Quoted passage:
Proxycian

Proxycian

We have open-sourced a new Java library Proxycian. It is a small Java library for generating dynamic proxies on top of ByteBuddy or Javassist. You can generate data transfer objects, rich traits or even whole implicit DAO implementations dynamically at runtime easily. This library solves the complex stuff, so you can focus on application logic. Serializability and cloning are already solved by us. We also aim for transparent and easily debuggable proxies, because as we know proxies is usually part of “magic” for the team. Hence, the name of this library - Proxycian as a magician for the proxies ;)

History

Developers in FG Forrest use dynamic proxies successfully for over 10 years. Our initial implementation was based on the Spring framework abstractions, but we quickly realized that their implementation is overly complex and prone to subtle errors leading to memory leaks as well as being poorly observable / debuggable. Our second implementation took advantage of JBoss Javassist but it still kept many unnecessary abstractions and principles we learned from the Spring implementation.

This implementation is our third take on proxies that is the leanest and the most opinionated one so far. It was designed from scratch and based on current and actively developed libraries and with the emphasis on:

  • simplicity
  • clear and transparent classes / method implementation caching
  • debuggability - you just want your debugger to step in the dynamic implementation without much fuss around
  • transparency - you can easily find out why the library chose the implementation it chose

Let us know if we achieved our goals or not. Opinions and feedback is welcome.

What we do solve with Proxycian

Let’s see a few practical examples on what you can do with Proxycian:

1. stateful and dynamic traits

Java doesn’t have multiple inheritance, but you can imitate it to certain level with default methods on interfaces, but there will be always limitations. Classes might implement multiple interfaces, but these interfaces can’t have fields and keep data in them. Also, you cannot decide which traits your class will have in runtime.

Proxycian allows us to create self-sustainable traits keeping both logic and data that don’t require any orchestration or cooperation with the main class which they are attached to. Also, we can easily create specialized class with set of traits selected in runtime, usually on some text-based configuration or user interaction with the application.

2. interception / delegation

We use Proxycian to wrap external classes - such as Spring ReloadableResourceBundle or JDBC DataSource to intercept calls in the development environment to provide information for the developers - reporting which message codes / messages were used while rendering the page, or which (and how many) SQL queries were executed through the DataSource.

There are many use-cases where the interception might come handy. You can make a class wrapping original and delegate method calls to it by hand, but it quickly gets incomprehensible and maintaining is costly. AOP with dynamic proxies offer a more clever and shorter way to achieve the same.

3. mocking contracts

There are situations when your application works with some interface for which the real implementation is not yet known, but eventually it will be resolved. In our modular system the modules export and require some interfaces. In order to fulfill them we needed to configure modules, how they depended on each other. This was the tricky for part of our developers and soon there were situations when two modules might have needed each other (circular dependency). This is a sign of poorly architected modules, but life brings situations when a circular dependency might resemble the least of all evils.

Supplied information:
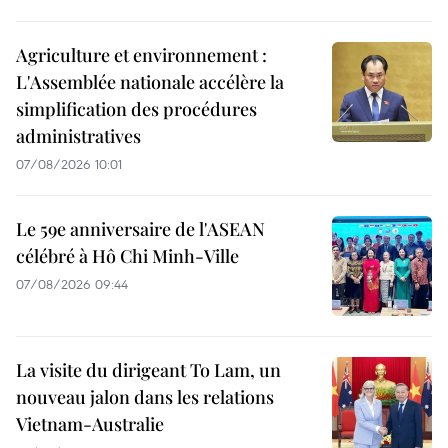
Agriculture et environnement :
L'Assemblée nationale accélère la
simplification des procédures
administratives
07/08/2026 10:01
Le 59e anniversaire de l'ASEAN
célébré à Hô Chi Minh-Ville
07/08/2026 09:44
La visite du dirigeant To Lam, un
nouveau jalon dans les relations
Vietnam-Australie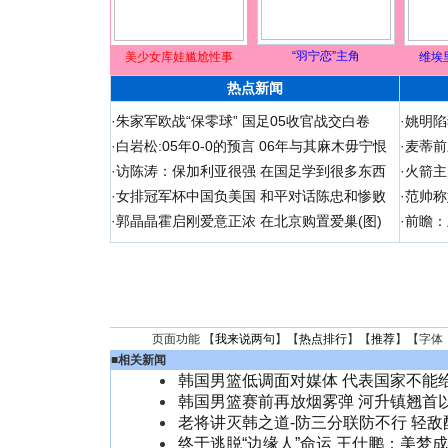
“羽宁恋”主角
美少女库娃尴尬性事
维埃
热点新闻
·
朱家军欧战“保零球” 国足05收官战交白卷
·
姚明陷
·
白岩松:05年0-0的预言 06年与其麻木毋宁恨
·
麦蒂前
·
访陈涛：保加利亚很强 在国足学到很多东西
·
火箭主
·
女排冠军杯中国负美国 和平对话陈忠和惨败
·
范帅称
·
郭晶晶霍启刚爱意正浓 在北京购置爱巢(图)
·
前瞻：
页面功能 【
我来说两句
】【
热点排行
】【
推荐
】【字体
■
相关新闻
韩国男篮低调面对媒体 代表国家不能
韩国男篮赛前再放烟雾弹 河升镇翘首
老将讲灭韩之道-防三分联防不行 轻敌
终于逃脱“边缘人”命运 王仕鹏：美梦成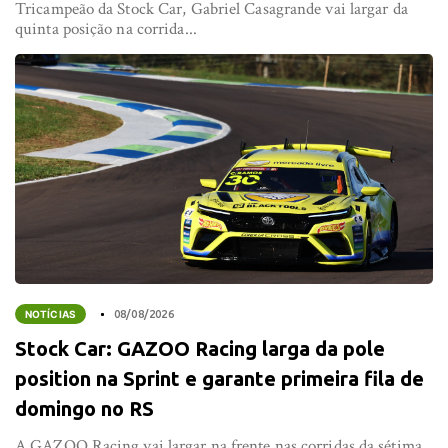
Tricampeão da Stock Car, Gabriel Casagrande vai largar da
quinta posição na corrida...
NOTÍCIAS
08/08/2026
Stock Car: GAZOO Racing larga da pole
position na Sprint e garante primeira fila de
domingo no RS
A GAZOO Racing vai largar na frente nas corridas da sétima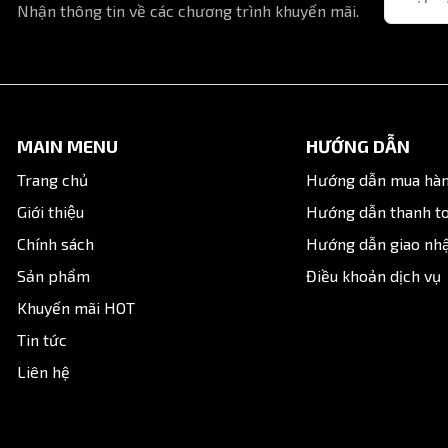
Nhận thông tin về các chương trình khuyến mãi.
MAIN MENU
HƯỚNG DẪN
Trang chủ
Hướng dẫn mua hà
Giới thiệu
Hướng dẫn thanh t
Chính sách
Hướng dẫn giao nh
Sản phẩm
Điều khoản dịch vụ
Khuyến mãi HOT
Tin tức
Liên hệ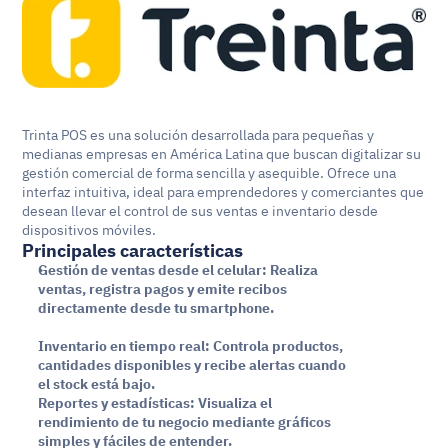
Trinta POS es una solución desarrollada para pequeñas y 
medianas empresas en América Latina que buscan digitalizar su 
gestión comercial de forma sencilla y asequible. Ofrece una 
interfaz intuitiva, ideal para emprendedores y comerciantes que 
desean llevar el control de sus ventas e inventario desde 
dispositivos móviles.
Principales características
Gestión de ventas desde el celular: Realiza 
ventas, registra pagos y emite recibos 
directamente desde tu smartphone.
Inventario en tiempo real: Controla productos, 
cantidades disponibles y recibe alertas cuando 
el stock está bajo.
Reportes y estadísticas: Visualiza el 
rendimiento de tu negocio mediante gráficos 
simples y fáciles de entender.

Work instructions:
1) Which two libraries does the Proxycian text say its dynamic proxies are generated on top of?
2) Return the part of the Proxycian text that opens with the words containing "What we do solve" and closes with "with the application.".
3) According to the Proxycian text, why did the developers move away from their first implementation based on Spring framework abstractions?

Answers per task:
1) ByteBuddy or Javassist.

2)
What we do solve with Proxycian

Let’s see a few practical examples on what you can do with Proxycian:

1. stateful and dynamic traits

Java doesn’t have multiple inheritance, but you can imitate it to certain level with default methods on interfaces, but there will be always limitations. Classes might implement multiple interfaces, but these interfaces can’t have fields and keep data in them. Also, you cannot decide which traits your class will have in runtime.

Proxycian allows us to create self-sustainable traits keeping both logic and data that don’t require any orchestration or cooperation with the main class which they are attached to. Also, we can easily create specialized class with set of traits selected in runtime, usually on some text-based configuration or user interaction with the application.

3) They found Spring's implementation overly complex and prone to subtle errors that led to memory leaks. It was also poorly observable and hard to debug.